▶ [Pasaje seleccionado]
Aquel día Jonatán venció el temor y la apatía, entonces vencer al enemigo externo fue bastante sencillo. Una vez que uno triunfa sobre sí mismo es difícil que alguien le detenga. ¿En qué situación está tu pueblo? ¿Están ocultos en cavernas, huyendo del miedo y de la inseguridad? ¿Están escondidos en las sombras para evitar toparse con su realidad violenta? Hace falta tan solo un joven con actitud diferente, se necesita solamente alguien que entienda que los verdaderos enemigos están dentro de uno mismo. Entonces aquel se levantará, vencerá y muchos se le unirán para obtener la victoria absoluta, tal como se levantó Jonatán y nos unimos todos aquél día, contra los filisteos.

29 June 2011

Tocar su manto.



Para entonces Jesús se había convertido en una persona famosa. Mercados, ágoras, plazas y centros públicos de reunión albergaban con frecuencia conversaciones que Él protagonizaba. Ese joven, hijo de José, nacido en Belén, estaba trastornando el mundo con sus enseñanzas, milagros, palabras y ejemplo.

No era raro oír hablar de sus hazañas. La gente contaba del ciego que vio, el sordo que oyó, el cojo que corrió, todo gracias a aquel excéntrico carpintero. Sus discípulos ya se habían acostumbrado a las multitudes, pero Jesús seguía siendo un hombre más bien huraño. Prefería estar, más bien, entre amigos; hablar las cosas claras y sencillas.

La muchedumbre usualmente se agolpaba no para escucharle, no para aprender, no para cambiar el mundo. La gente estaba ahí, tras Jesús, porque sabía que al final del día habría pan para comer o un milagro para recibir. El Maestro no tenía problema en darle a aquellos lo que esperaba pero entendía perfectamente que para establecer el Reino de los Cielos se necesita gente que prefiere dar que recibir.

Es por eso que esa tarde entre la multitud significó tanto para Él. Jesús caminaba rodeado de gente que empujaba constantemente gritando y exigiéndole milagros y señales. Comenzaba a sentirse incomodo, aunque nunca harto. La multitud apretaba fuertemente y los esfuerzos de sus discípulos para contenerlos eran vanos.

▶ [Material proporcionado]
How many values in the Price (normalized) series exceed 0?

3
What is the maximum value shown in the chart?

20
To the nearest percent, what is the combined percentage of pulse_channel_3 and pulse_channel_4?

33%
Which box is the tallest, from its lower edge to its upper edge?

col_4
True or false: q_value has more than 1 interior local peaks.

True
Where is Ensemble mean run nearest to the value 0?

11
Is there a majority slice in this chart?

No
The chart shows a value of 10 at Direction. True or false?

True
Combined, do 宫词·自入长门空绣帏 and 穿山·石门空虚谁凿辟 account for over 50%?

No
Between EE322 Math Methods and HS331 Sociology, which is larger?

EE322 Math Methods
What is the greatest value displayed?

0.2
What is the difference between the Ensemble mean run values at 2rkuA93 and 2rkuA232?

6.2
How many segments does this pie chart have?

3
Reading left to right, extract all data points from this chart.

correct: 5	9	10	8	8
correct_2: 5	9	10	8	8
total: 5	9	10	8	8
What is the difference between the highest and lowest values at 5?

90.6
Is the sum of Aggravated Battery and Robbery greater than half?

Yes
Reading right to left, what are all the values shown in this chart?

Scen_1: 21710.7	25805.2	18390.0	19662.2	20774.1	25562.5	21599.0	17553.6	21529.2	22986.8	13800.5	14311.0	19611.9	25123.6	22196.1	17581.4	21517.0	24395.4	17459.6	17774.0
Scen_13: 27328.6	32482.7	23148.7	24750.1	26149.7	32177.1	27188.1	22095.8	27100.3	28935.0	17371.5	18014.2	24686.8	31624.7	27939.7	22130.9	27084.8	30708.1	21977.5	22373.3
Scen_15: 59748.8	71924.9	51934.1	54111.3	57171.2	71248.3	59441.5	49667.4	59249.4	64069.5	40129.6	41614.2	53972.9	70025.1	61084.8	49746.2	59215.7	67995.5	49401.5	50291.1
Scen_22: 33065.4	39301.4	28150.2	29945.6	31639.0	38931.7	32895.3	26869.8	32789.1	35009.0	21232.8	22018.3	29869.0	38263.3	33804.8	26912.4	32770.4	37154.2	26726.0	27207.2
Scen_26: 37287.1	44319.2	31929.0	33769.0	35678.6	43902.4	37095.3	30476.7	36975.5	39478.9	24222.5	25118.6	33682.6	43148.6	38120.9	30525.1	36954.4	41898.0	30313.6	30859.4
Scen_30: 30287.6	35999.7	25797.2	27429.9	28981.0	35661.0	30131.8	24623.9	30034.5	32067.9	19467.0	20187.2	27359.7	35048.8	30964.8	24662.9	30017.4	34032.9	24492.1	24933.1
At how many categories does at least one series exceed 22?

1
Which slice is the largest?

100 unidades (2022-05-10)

▶ [Consigna A] Traduce al inglés esta oración del pasaje seleccionado: "Una vez que uno triunfa sobre sí mismo es difícil que alguien le detenga."
▶ [Consigna B] Por favor, duplica sin cambios el fragmento del pasaje seleccionado que va desde "29 June 2011" hasta "claras y sencillas.", ambas palabras incluidas.

▶ [Respuesta A] Once one triumphs over oneself, it is hard for anyone to stop one.

▶ [Respuesta B]
29 June 2011

Tocar su manto.



Para entonces Jesús se había convertido en una persona famosa. Mercados, ágoras, plazas y centros públicos de reunión albergaban con frecuencia conversaciones que Él protagonizaba. Ese joven, hijo de José, nacido en Belén, estaba trastornando el mundo con sus enseñanzas, milagros, palabras y ejemplo.

No era raro oír hablar de sus hazañas. La gente contaba del ciego que vio, el sordo que oyó, el cojo que corrió, todo gracias a aquel excéntrico carpintero. Sus discípulos ya se habían acostumbrado a las multitudes, pero Jesús seguía siendo un hombre más bien huraño. Prefería estar, más bien, entre amigos; hablar las cosas claras y sencillas.